After selecting the location for the new airport, the urban master plan and the concept design for the passenger terminal, the ATC tower and further key airport buildings was developed.The master plan separates characteristic activities in two distinct areas: the Pax City and the Cargo City. By imposing a formal band structure a coherency between buildings and landscape elements is formally achieved. The PAX terminal creates a vivid image for the airport forming an iconic gateway for entering the country. In collaboration with Leit-Werk Ltd, London. Tekst by Leit-werk Ltd.

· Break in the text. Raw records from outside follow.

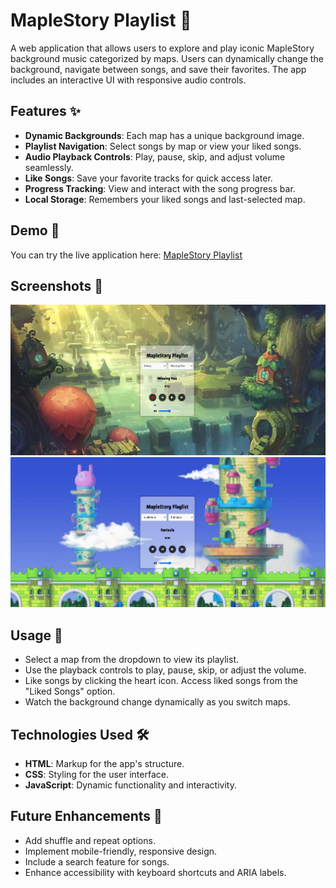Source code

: # MapleStory Playlist 🎵

A web application that allows users to explore and play iconic MapleStory background music categorized by maps. Users can dynamically change the background, navigate between songs, and save their favorites. The app includes an interactive UI with responsive audio controls.

## Features ✨

- **Dynamic Backgrounds**: Each map has a unique background image.
- **Playlist Navigation**: Select songs by map or view your liked songs.
- **Audio Playback Controls**: Play, pause, skip, and adjust volume seamlessly.
- **Like Songs**: Save your favorite tracks for quick access later.
- **Progress Tracking**: View and interact with the song progress bar.
- **Local Storage**: Remembers your liked songs and last-selected map.

## Demo 🎥
You can try the live application here: [MapleStory Playlist](https://pavelsav960.github.io/MS-BGM-Player/)

## Screenshots 📸
![Main Page Screenshot](assets/screenshots/EliniaScreenshot.png)
![Main Page Screenshot](assets/screenshots/LudiScreenshot.png)





## Usage 📖

- Select a map from the dropdown to view its playlist.
- Use the playback controls to play, pause, skip, or adjust the volume.
- Like songs by clicking the heart icon. Access liked songs from the "Liked Songs" option.
- Watch the background change dynamically as you switch maps.

## Technologies Used 🛠️

- **HTML**: Markup for the app's structure.
- **CSS**: Styling for the user interface.
- **JavaScript**: Dynamic functionality and interactivity.

## Future Enhancements 🚀

- Add shuffle and repeat options.
- Implement mobile-friendly, responsive design.
- Include a search feature for songs.
- Enhance accessibility with keyboard shortcuts and ARIA labels.

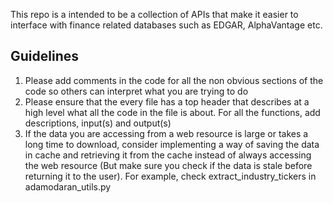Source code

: This repo is a intended to be a collection of APIs that make it easier to interface with finance related databases such as EDGAR, AlphaVantage etc. 

## Guidelines
  1. Please add comments in the code for all the non obvious sections of the code so others can interpret what you are trying to do
  2. Please ensure that the every file has a top header that describes at a high level what all the code in the file is about. For all the functions, add descriptions, input(s) and output(s)
  3. If the data you are accessing from a web resource is large or takes a long time to download, consider implementing a way of saving the data in cache and retrieving it from the cache instead of always accessing the web resource (But make sure you check if the data is stale before returning it to the user). For example, check extract_industry_tickers in adamodaran_utils.py
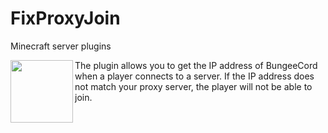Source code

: # FixProxyJoin
Minecraft server plugins

<img align="left" width="100" height="100"  src="https://zorotex.org/kartinki/gitimg.jpg">

The plugin allows you to get the IP address of BungeeCord when a player connects to a server.
If the IP address does not match your proxy server, the player will not be able to join.
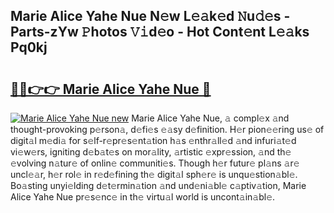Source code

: ## Marie Alice Yahe Nue N𝚎w L𝚎𝚊k𝚎d 𝙽u𝚍𝚎s - Parts-zYw 𝙿hotos 𝚅𝚒d𝚎o - Hot Cont𝚎nt L𝚎𝚊ks Pq0kj

# <h2><a href="http://kv1km2m.teov.top/?on=Marie+Alice+Yahe+Nue">🔗🔗👉👉 Marie Alice Yahe Nue 🔗</a></h2>

[![Marie Alice Yahe Nue new](https://i.imgur.com/QqkWNDz.gif)](http://kv1km2m.teov.top/?on=Marie+Alice+Yahe+Nue)
Marie Alice Yahe Nue, 𝚊 compl𝚎x 𝚊nd thought-provoking p𝚎rson𝚊, d𝚎fi𝚎s 𝚎𝚊sy d𝚎finition. H𝚎r pion𝚎𝚎ring us𝚎 of digit𝚊l m𝚎di𝚊 for s𝚎lf-r𝚎pr𝚎s𝚎nt𝚊tion h𝚊s 𝚎nthr𝚊ll𝚎d 𝚊nd infuri𝚊t𝚎d vi𝚎w𝚎rs, igniting d𝚎b𝚊t𝚎s on mor𝚊lity, 𝚊rtistic 𝚎xpr𝚎ssion, 𝚊nd th𝚎 𝚎volving n𝚊tur𝚎 of onlin𝚎 communiti𝚎s. Though h𝚎r futur𝚎 pl𝚊ns 𝚊r𝚎 uncl𝚎𝚊r, h𝚎r rol𝚎 in r𝚎d𝚎fining th𝚎 digit𝚊l sph𝚎r𝚎 is unqu𝚎stion𝚊bl𝚎. Bo𝚊sting unyi𝚎lding d𝚎t𝚎rmin𝚊tion 𝚊nd und𝚎ni𝚊bl𝚎 c𝚊ptiv𝚊tion, Marie Alice Yahe Nue pr𝚎s𝚎nc𝚎 in th𝚎 virtu𝚊l world is uncont𝚊in𝚊bl𝚎.
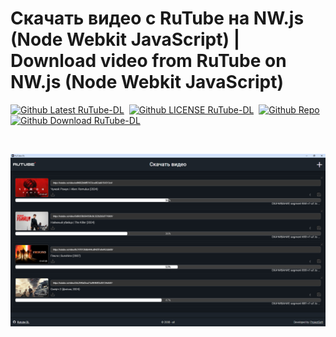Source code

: # Скачать видео с RuTube на NW.js (Node Webkit JavaScript) | Download video from RuTube on NW.js (Node Webkit JavaScript)

<p><a href="https://github.com/ProjectSoft-STUDIONIONS/rutube-nwjs-downloader/releases/latest" target="_blank"><img src="https://img.shields.io/github/v/release/ProjectSoft-STUDIONIONS/rutube-nwjs-downloader?style=for-the-badge&color=%230098FF" alt="Github Latest RuTube-DL"></a> &nbsp;<a href="https://github.com/ProjectSoft-STUDIONIONS/rutube-nwjs-downloader/blob/master/LICENSE" target="_blank"><img src="https://img.shields.io/github/license/ProjectSoft-STUDIONIONS/rutube-nwjs-downloader?style=for-the-badge&color=%230098FF" alt="Github LICENSE RuTube-DL"></a> &nbsp;<a href="https://github.com/ProjectSoft-STUDIONIONS/rutube-nwjs-downloader/" target="_blank"><img src="https://img.shields.io/github/repo-size/ProjectSoft-STUDIONIONS/rutube-nwjs-downloader?style=for-the-badge&color=%230098FF" alt="Github Repo"></a> &nbsp;<a href="https://github.com/ProjectSoft-STUDIONIONS/rutube-nwjs-downloader/releases/latest/download/RuTube-DL-Setup.exe" target="_blank"><img src="https://img.shields.io/github/downloads/ProjectSoft-STUDIONIONS/rutube-nwjs-downloader/total?style=for-the-badge&color=%230098FF" alt="Github Download RuTube-DL"></a></p>
<p>&nbsp;</p>

![Скачать видео с RuTube на NW.js](/screen.png?raw=true "Скачать видео с RuTube на NW.js")

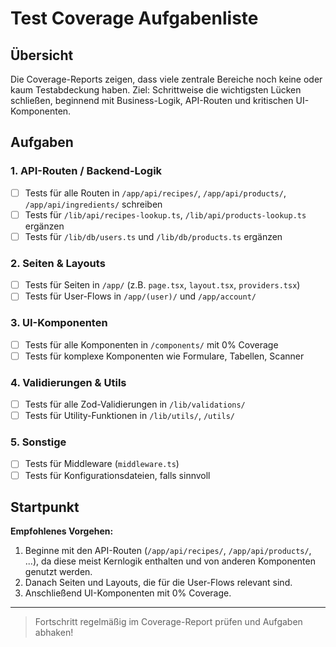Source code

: # Test Coverage Aufgabenliste

## Übersicht

Die Coverage-Reports zeigen, dass viele zentrale Bereiche noch keine oder kaum Testabdeckung haben. Ziel: Schrittweise die wichtigsten Lücken schließen, beginnend mit Business-Logik, API-Routen und kritischen UI-Komponenten.

## Aufgaben

### 1. API-Routen / Backend-Logik

- [ ] Tests für alle Routen in `/app/api/recipes/`, `/app/api/products/`, `/app/api/ingredients/` schreiben
- [ ] Tests für `/lib/api/recipes-lookup.ts`, `/lib/api/products-lookup.ts` ergänzen
- [ ] Tests für `/lib/db/users.ts` und `/lib/db/products.ts` ergänzen

### 2. Seiten & Layouts

- [ ] Tests für Seiten in `/app/` (z.B. `page.tsx`, `layout.tsx`, `providers.tsx`)
- [ ] Tests für User-Flows in `/app/(user)/` und `/app/account/`

### 3. UI-Komponenten

- [ ] Tests für alle Komponenten in `/components/` mit 0% Coverage
- [ ] Tests für komplexe Komponenten wie Formulare, Tabellen, Scanner

### 4. Validierungen & Utils

- [ ] Tests für alle Zod-Validierungen in `/lib/validations/`
- [ ] Tests für Utility-Funktionen in `/lib/utils/`, `/utils/`

### 5. Sonstige

- [ ] Tests für Middleware (`middleware.ts`)
- [ ] Tests für Konfigurationsdateien, falls sinnvoll

## Startpunkt

**Empfohlenes Vorgehen:**

1. Beginne mit den API-Routen (`/app/api/recipes/`, `/app/api/products/`, ...), da diese meist Kernlogik enthalten und von anderen Komponenten genutzt werden.
2. Danach Seiten und Layouts, die für die User-Flows relevant sind.
3. Anschließend UI-Komponenten mit 0% Coverage.

---

> Fortschritt regelmäßig im Coverage-Report prüfen und Aufgaben abhaken!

Terrorism As Urban Practice
The project was conducted at the Architectural Association School of Architecture. The ongoing antiterrorism alterations in London gave rise to address the current security climate. The evidence of spatial fall-out of anti-terrorism measures is scattered across London, from little noticed upgrades to camera security to the – more visible – installation of concrete barriers around our most popular tourist attractions in Whitehall. These developments are significant on several accounts. When looking in greater detail they demonstrate that decisions taken in the name of security render many of the city’s physical, social, economic and statutory mechanisms unsustainable; that, once taken, they are in essence irreversible; and that – while spatial, architectural, urban – they are divorced from architectural discourse and practice. Specialist Operations was first to successfully put forward unconventional antiterrorism measures to the British Foreign & Commonwealth Office.
Architectural Terrorism
A generally accepted definition of terrorism is; “The use or threat of violence in service of a political aim, to ultimately change the system”. Architects are not the ones who are carrying machine guns or smuggle suicide bombs into an underground network. The connection is not violence. Nevertheless, the project shows similarities. First and most important of which is the unavoidable confrontation with authority. It’s also planned, calculated and systematic in nature where the outcome can only be predicted within limits. Secondly, the acts of terrorism is always concerned beyond the immediate target, like architectural terrorism. This kind of terrorism is not aiming, primarily, to hold or control territory or exercise any sovereignty. It creates a counter force (counter-condition) where there is none. It is aggressive in its speed and determinate character. Showing the condition of space and confronting this condition means operating at the borderline of duality. The introduction of a counterforce to unravel the conditioning of public space by authority forms the project’s objective. The project was undertaken as graduation project at the Gerrit Rietveld Academie, Amsterdam.